Bismillah…
Mampu menghafal Al-Qur’an adalah anugerah yang patut kita syukuri. Mereka para penghafal Al-Qur’an adalah panji kebesaran Islam yang dengannya Allah menjaga kalam suci-Nya. Sama halnya dengan mempelajari ilmu syar’i. Mereka para penuntut ilmu juga patut bersyukur karena dengannya panji-panji keilmuan Islam akan selalu terjaga.
Namun akhir-akhir ini, kita kerap menyaksikan persoalan tentang prioritas antara keduanya, yaitu “mendahulukan menghafal Al-Qur’an atau mendalami ilmu syariat?”. Sebenarnya, keduanya memiliki ruang dan perannya masing-masing, namun di sisi lain ada juga kaitannya. Oleh sebab itulah muncul persoalan mana yang lebih dipentingkan. Keduanya mempunyai kaitan, tapi kita akan bahas kaitannya saja.
Al-Qur’an merupakan mashadir at-tasyri’ (sumber hukum) yang pertama dalam Islam.
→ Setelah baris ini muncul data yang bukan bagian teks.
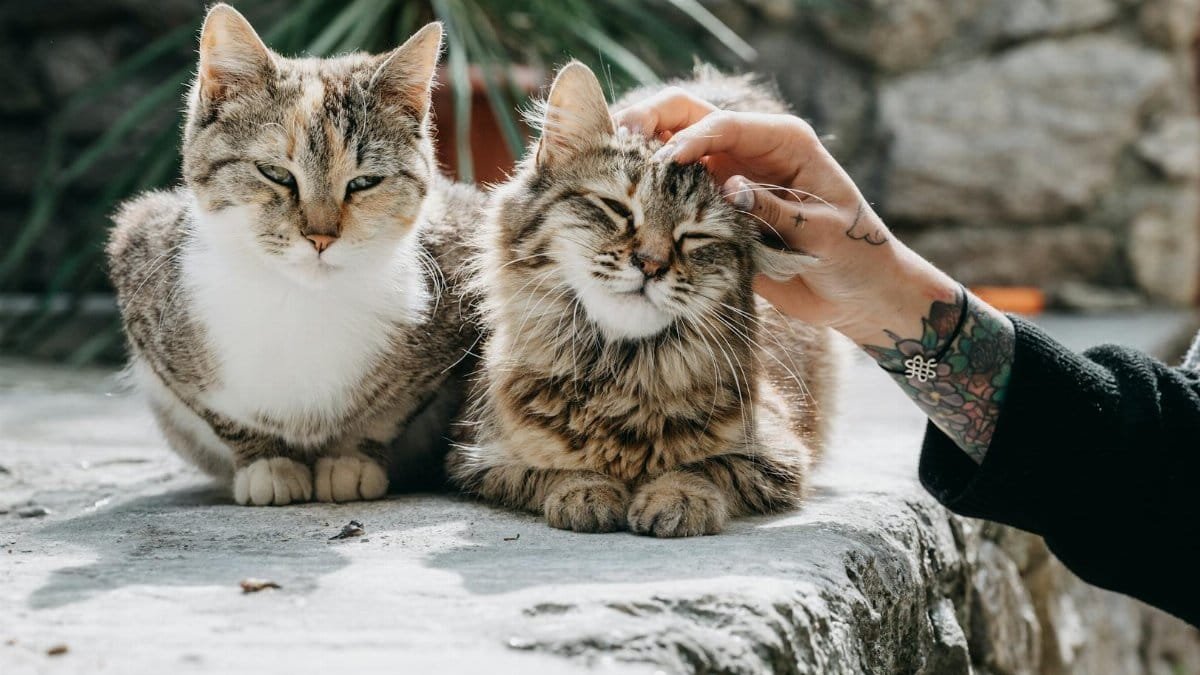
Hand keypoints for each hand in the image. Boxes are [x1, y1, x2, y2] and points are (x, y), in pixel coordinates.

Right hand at [615, 89, 956, 346]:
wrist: (854, 293)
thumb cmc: (852, 257)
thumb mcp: (820, 233)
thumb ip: (774, 209)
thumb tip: (730, 188)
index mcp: (783, 141)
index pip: (723, 126)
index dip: (689, 139)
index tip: (661, 161)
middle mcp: (749, 149)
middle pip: (688, 117)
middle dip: (649, 122)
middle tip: (616, 138)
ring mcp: (727, 174)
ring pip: (672, 146)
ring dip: (639, 150)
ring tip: (606, 161)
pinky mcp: (713, 204)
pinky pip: (673, 186)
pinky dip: (646, 185)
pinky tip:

Walaupun tidak semua hukum ditemukan dalam Al-Qur’an, tapi tugas kita adalah memahami dan mengamalkan isi Al-Qur’an. Dari sini persoalan muncul, bagaimana kita bisa memahami Al-Qur’an secara utuh, padahal hukum yang dikandung dalam Al-Qur’an hanya sebagian kecil?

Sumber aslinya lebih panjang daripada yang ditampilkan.